Il 17 marzo 1808 si proclamò la legge che fondò l’Università Imperiale, costituita da Accademie che controllavano le facoltà, i licei, i collegi, gli istituti e le scuole elementari. Il sistema scolastico era vigilato da un “grand maître”, le Accademie erano governate da un rettore e gli impiegati dei licei, tranne i professori, avevano una vita celibe. Anche se fallì, il progetto di Napoleone prevedeva di rendere ancora più centralizzato e gerarchico il sistema scolastico. I suoi obiettivi erano controllare i contenuti dell’insegnamento e garantire la sopravvivenza delle scuole pubbliche e private.
Durante la Rivoluzione il bambino fu idealizzato, era il simbolo della purezza, dell’innocenza, della forza della Rivoluzione. Divenne la metafora dell’uomo nuovo, non corrotto dal passato. Questa idealizzazione fu un elemento centrale della filosofia della Rivoluzione. Il lavoro manuale e la fatica fisica erano concepiti come mezzi molto efficaci per fortificare la volontà, infatti il bambino facendo lavori faticosi sarebbe diventato un ottimo soldato. È proprio per questo che ai giovani venivano imposti esercizi fisici, ginnici e militari. Anche il modo di intendere l’assistenza all’infanzia cambiò, all’inizio si presero in considerazione i bambini abbandonati alla nascita nei brefotrofi, poi si cominciò a riconsiderare la pedagogia di Pestalozzi e l’importanza del legame affettivo tra madre e figlio.

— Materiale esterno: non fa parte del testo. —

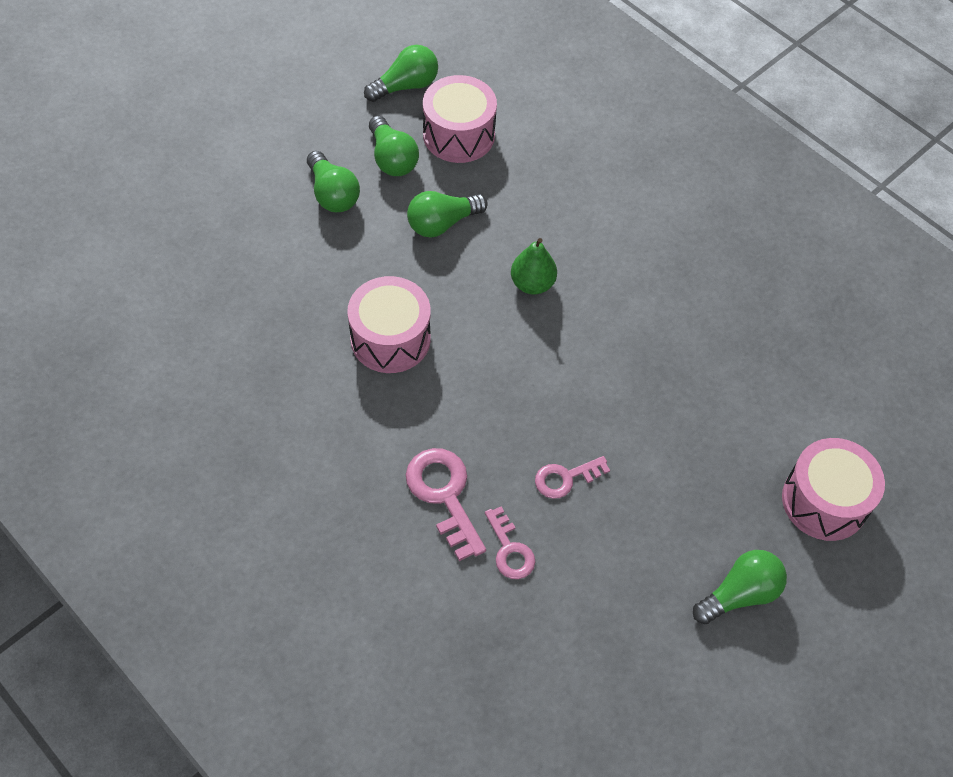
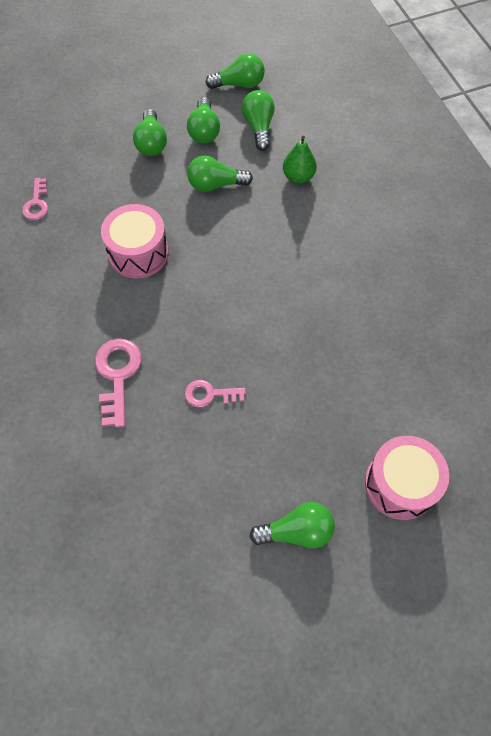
camera: 25 degrees right, 5 degrees up
pink drum [423,75,497,163] -> green light bulb [242,90,275,151]
pink key [485,506,535,579] -> pink key moved to [22,178,48,220]
green pear [511,238,557,295] -> green pear moved to [283,136,317,184]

Siccome gli orfani non conoscevano l’idea di dovere e rischiavano di diventare cittadini inutili, era meglio inserirli in una famiglia nuova. Si pensava che solamente l’educazione familiare potesse garantire un’adeguata formazione morale, quindi bisognava prevenire l’abbandono e aiutare le famiglie povere. Il 18 agosto 1792 venne promulgata la legge sull’adozione, ma in pochi furono disposti ad adottare bambini abbandonati.
L’impero Napoleonico organizzò un sistema scolastico laico e statale con un sistema di istruzione molto articolato e innovativo. La legge del 1802 con cui Napoleone cambiò le scuole si concentrava solo all’istruzione secondaria e superiore, dato che le altre scuole erano apprezzate e non si sentiva il bisogno di cambiarle. I cambiamenti più evidenti riguardano l’istruzione secondaria, infatti vennero modificati i licei, eredi dei collegi. Per Napoleone i licei erano molto importanti, e in questi si studiavano le scienze esatte, la storia contemporanea, la geografia, lingue classiche e materie umanistiche. Quello che cambiò davvero fu l’organizzazione dei licei e un controllo più rigoroso sulla vita degli studenti.

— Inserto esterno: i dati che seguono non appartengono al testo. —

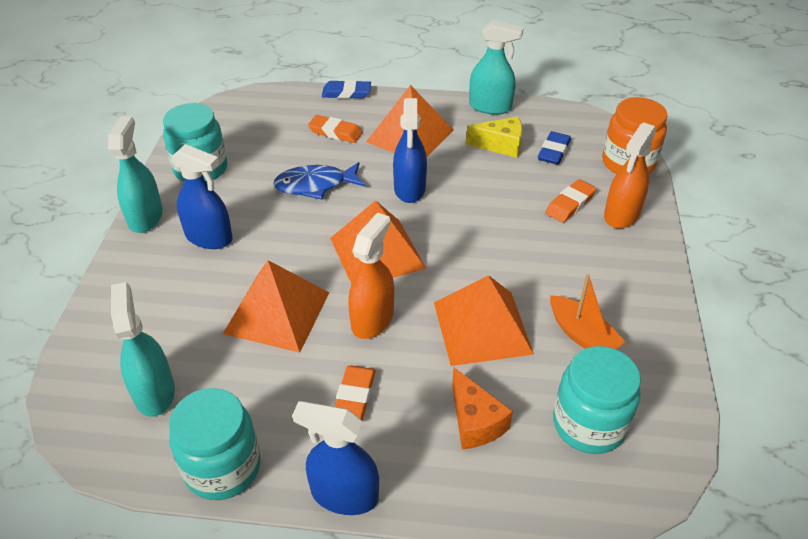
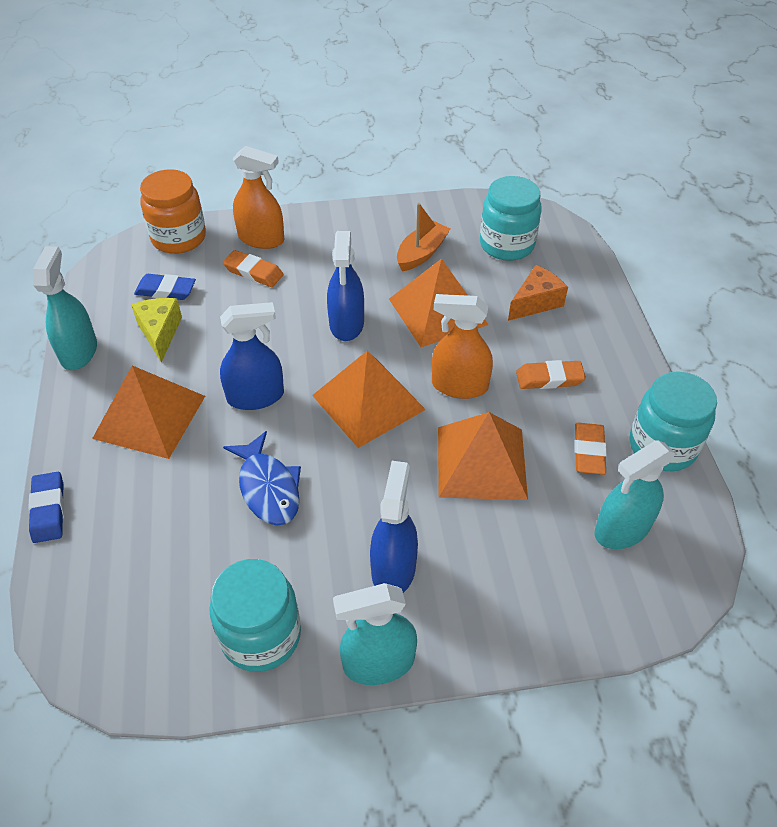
camera: 105 degrees left, 5 degrees up
blue spray bottle [292,401,379,515] -> blue spray bottle moved to [327,231,364,341]
orange eraser [308,115,363,143] -> orange eraser moved to [574,423,607,475]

Il 17 marzo 1808 si proclamò la legge che fondò l’Università Imperiale, costituita da Accademie che controllavano le facoltà, i licei, i collegi, gli istituti e le scuole elementari. Il sistema scolastico era vigilato da un “grand maître”, le Accademie erano governate da un rettore e gli impiegati dei licei, tranne i professori, avevano una vita celibe. Anche se fallì, il progetto di Napoleone prevedeva di rendere ancora più centralizzato e gerarchico il sistema scolastico. I suoi obiettivi erano controllare i contenuti dell’insegnamento e garantire la sopravvivenza delle scuole pubbliche e private.